# Given instruction
Pull out each line of the records that contains the string "true" and copy those lines in full.
* Start *
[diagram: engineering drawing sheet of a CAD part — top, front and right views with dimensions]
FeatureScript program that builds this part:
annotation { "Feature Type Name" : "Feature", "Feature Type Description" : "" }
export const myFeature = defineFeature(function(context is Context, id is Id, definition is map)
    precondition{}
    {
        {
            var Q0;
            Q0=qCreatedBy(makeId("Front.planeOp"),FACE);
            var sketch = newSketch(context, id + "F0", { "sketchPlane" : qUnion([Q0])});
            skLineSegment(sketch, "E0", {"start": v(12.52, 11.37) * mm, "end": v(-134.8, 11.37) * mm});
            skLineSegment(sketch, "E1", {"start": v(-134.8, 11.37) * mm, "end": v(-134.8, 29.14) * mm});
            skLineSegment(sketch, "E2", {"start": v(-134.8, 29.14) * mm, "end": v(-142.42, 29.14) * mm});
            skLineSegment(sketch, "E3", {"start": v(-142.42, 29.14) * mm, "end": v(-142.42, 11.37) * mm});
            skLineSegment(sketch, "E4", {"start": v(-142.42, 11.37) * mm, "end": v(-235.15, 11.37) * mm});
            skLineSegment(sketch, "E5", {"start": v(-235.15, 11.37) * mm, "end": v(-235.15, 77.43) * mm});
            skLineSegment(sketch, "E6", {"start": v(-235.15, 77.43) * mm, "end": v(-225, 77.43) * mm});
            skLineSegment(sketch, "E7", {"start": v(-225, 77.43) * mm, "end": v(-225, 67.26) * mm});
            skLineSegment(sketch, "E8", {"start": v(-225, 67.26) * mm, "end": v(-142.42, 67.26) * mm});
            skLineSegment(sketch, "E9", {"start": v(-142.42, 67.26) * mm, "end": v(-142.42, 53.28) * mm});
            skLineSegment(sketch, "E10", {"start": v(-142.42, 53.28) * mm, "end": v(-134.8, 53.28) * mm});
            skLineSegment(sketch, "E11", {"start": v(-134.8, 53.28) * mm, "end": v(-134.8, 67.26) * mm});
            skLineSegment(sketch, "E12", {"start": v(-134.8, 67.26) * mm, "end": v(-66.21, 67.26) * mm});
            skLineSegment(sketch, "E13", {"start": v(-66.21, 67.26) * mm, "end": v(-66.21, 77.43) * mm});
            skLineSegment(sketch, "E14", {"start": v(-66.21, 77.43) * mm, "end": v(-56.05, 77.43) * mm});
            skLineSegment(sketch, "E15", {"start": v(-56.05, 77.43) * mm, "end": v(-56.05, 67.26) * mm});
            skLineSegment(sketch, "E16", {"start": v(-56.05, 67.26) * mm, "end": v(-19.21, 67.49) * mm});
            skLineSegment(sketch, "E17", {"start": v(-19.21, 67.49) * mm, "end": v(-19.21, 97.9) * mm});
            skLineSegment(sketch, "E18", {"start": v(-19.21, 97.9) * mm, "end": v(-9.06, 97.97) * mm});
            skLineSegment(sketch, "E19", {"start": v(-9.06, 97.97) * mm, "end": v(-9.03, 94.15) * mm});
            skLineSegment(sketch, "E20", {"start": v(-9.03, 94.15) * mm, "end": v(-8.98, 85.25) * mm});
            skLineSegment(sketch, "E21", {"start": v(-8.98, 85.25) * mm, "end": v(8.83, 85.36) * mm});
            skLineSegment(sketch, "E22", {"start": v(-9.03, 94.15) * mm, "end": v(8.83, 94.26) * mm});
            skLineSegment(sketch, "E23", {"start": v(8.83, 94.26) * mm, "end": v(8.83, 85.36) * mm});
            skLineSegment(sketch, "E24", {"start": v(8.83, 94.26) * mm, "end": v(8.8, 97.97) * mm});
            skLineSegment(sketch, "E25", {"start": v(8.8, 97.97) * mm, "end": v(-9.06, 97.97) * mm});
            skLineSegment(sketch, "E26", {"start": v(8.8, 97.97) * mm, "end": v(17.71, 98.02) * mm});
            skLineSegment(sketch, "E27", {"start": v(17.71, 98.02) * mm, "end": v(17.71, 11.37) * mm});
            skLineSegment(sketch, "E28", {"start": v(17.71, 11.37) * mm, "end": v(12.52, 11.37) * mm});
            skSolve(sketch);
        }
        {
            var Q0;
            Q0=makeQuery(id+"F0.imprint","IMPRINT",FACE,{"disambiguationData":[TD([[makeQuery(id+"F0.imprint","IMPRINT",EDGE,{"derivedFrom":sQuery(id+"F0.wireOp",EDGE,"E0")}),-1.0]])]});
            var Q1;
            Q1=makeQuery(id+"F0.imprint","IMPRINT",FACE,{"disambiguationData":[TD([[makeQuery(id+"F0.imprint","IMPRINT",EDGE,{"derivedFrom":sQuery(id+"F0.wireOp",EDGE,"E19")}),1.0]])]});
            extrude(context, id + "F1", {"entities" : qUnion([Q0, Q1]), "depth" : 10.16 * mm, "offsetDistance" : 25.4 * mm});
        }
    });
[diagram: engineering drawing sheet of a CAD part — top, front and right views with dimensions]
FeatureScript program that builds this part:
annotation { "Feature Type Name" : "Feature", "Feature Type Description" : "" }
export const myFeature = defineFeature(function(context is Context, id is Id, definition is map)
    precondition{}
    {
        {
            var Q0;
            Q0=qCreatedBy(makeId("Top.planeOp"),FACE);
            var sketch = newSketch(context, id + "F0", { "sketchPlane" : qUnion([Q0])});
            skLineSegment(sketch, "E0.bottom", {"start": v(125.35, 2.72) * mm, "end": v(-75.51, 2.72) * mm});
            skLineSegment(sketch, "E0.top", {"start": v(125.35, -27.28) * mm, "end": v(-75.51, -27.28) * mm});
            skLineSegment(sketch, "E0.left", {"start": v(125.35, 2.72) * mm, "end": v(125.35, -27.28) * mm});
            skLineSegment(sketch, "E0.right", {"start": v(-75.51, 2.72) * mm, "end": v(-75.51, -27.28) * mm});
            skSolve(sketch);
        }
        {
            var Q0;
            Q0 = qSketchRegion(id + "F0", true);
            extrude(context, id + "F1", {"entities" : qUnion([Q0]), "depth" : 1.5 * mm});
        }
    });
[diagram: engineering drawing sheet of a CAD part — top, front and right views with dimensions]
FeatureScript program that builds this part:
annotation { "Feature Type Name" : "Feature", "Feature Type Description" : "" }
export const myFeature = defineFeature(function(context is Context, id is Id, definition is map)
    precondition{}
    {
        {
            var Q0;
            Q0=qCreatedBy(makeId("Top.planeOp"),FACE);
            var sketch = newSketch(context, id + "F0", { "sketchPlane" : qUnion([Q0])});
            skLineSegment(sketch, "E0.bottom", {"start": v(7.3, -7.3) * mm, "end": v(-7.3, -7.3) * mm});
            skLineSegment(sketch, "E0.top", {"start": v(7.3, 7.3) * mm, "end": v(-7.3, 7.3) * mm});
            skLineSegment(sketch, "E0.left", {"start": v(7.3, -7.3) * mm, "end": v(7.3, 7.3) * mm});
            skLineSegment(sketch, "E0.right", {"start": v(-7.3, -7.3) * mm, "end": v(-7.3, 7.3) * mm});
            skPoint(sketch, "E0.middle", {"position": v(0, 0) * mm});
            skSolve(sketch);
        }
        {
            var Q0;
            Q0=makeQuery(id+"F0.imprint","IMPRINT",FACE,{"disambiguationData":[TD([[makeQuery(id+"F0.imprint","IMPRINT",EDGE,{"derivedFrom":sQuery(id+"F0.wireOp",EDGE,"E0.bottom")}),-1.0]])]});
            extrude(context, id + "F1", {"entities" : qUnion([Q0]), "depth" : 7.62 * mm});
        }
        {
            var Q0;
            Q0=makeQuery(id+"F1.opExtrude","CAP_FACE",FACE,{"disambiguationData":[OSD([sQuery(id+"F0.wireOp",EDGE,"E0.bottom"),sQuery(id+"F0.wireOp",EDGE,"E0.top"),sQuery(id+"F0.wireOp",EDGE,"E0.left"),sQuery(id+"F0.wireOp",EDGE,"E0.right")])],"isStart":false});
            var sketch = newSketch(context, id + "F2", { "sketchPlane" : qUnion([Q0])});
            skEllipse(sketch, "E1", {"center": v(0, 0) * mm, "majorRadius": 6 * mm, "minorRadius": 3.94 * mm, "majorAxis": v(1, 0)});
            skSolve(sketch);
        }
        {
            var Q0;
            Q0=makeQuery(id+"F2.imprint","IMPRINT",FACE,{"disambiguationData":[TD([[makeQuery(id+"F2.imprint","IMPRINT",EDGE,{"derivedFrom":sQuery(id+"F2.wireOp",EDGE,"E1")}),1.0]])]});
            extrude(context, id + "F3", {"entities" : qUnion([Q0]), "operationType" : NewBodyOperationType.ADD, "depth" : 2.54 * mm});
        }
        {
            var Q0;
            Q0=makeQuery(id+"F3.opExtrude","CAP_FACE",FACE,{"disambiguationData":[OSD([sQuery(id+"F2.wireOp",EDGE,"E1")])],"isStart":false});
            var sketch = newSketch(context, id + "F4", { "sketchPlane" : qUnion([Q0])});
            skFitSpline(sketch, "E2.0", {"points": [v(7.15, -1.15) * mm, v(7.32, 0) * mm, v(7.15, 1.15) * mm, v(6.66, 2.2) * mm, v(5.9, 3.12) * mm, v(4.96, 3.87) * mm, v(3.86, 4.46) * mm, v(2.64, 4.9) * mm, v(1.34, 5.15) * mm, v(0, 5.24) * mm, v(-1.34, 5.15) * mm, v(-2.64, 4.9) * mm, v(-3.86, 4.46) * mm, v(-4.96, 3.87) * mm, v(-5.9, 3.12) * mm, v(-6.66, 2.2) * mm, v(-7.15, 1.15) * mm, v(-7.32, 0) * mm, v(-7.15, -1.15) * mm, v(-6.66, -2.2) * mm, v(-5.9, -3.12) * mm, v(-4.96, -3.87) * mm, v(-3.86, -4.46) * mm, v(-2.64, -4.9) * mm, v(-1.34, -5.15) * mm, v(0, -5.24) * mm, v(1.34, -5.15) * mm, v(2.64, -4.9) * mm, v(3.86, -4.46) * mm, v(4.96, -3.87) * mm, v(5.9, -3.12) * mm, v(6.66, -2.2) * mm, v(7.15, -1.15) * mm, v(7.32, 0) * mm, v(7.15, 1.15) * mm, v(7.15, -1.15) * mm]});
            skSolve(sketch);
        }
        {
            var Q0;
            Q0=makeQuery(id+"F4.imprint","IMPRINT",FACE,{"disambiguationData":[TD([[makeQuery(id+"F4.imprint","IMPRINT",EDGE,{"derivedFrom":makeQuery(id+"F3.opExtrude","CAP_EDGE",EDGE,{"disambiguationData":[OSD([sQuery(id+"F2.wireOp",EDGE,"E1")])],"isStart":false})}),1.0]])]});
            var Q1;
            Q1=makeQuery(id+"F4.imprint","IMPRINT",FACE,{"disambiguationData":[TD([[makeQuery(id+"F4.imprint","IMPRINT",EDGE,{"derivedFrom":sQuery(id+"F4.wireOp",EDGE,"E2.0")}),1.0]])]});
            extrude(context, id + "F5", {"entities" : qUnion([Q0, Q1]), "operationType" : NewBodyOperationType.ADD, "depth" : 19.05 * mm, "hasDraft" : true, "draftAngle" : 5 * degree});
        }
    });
* End *
# Task solution
            Q0 = qSketchRegion(id + "F0", true);
            extrude(context, id + "F5", {"entities" : qUnion([Q0, Q1]), "operationType" : NewBodyOperationType.ADD, "depth" : 19.05 * mm, "hasDraft" : true, "draftAngle" : 5 * degree});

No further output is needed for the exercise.